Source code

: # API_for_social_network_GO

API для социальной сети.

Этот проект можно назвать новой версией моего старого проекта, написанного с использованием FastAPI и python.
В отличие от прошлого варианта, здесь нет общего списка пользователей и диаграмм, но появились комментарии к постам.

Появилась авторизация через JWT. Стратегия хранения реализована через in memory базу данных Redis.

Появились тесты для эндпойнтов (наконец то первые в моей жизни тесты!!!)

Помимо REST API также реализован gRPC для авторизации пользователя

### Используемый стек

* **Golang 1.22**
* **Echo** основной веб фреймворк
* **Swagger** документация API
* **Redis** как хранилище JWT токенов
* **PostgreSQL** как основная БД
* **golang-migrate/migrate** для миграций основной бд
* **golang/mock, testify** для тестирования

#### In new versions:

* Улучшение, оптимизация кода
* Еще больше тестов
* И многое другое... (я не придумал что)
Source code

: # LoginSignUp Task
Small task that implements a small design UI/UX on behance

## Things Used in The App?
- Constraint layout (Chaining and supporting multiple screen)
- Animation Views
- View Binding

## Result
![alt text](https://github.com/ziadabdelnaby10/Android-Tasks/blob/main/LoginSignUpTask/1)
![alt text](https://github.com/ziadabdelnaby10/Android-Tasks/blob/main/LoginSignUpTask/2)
- - - - -
Set down the listing above in its entirety, exactly as written.

Source code

: # API_for_social_network_GO

API для социальной сети.

Этот проект можно назвать новой версией моего старого проекта, написанного с использованием FastAPI и python.
В отличие от прошлого варианта, здесь нет общего списка пользователей и диаграмм, но появились комментарии к постам.

Появилась авторизация через JWT. Стратегия хранения реализована через in memory базу данных Redis.

Появились тесты для эндпойнтов (наконец то первые в моей жизни тесты!!!)

Помимо REST API также реализован gRPC для авторизации пользователя

### Используемый стек

* **Golang 1.22**
* **Echo** основной веб фреймворк
* **Swagger** документация API
* **Redis** как хранилище JWT токенов
* **PostgreSQL** как основная БД
* **golang-migrate/migrate** для миграций основной бд
* **golang/mock, testify** для тестирования

#### In new versions:

* Улучшение, оптимизация кода
* Еще больше тестов
* И многое другое... (я не придумал что)
Source code

: # LoginSignUp Task
Small task that implements a small design UI/UX on behance

## Things Used in The App?
- Constraint layout (Chaining and supporting multiple screen)
- Animation Views
- View Binding

## Result
![alt text](https://github.com/ziadabdelnaby10/Android-Tasks/blob/main/LoginSignUpTask/1)
![alt text](https://github.com/ziadabdelnaby10/Android-Tasks/blob/main/LoginSignUpTask/2)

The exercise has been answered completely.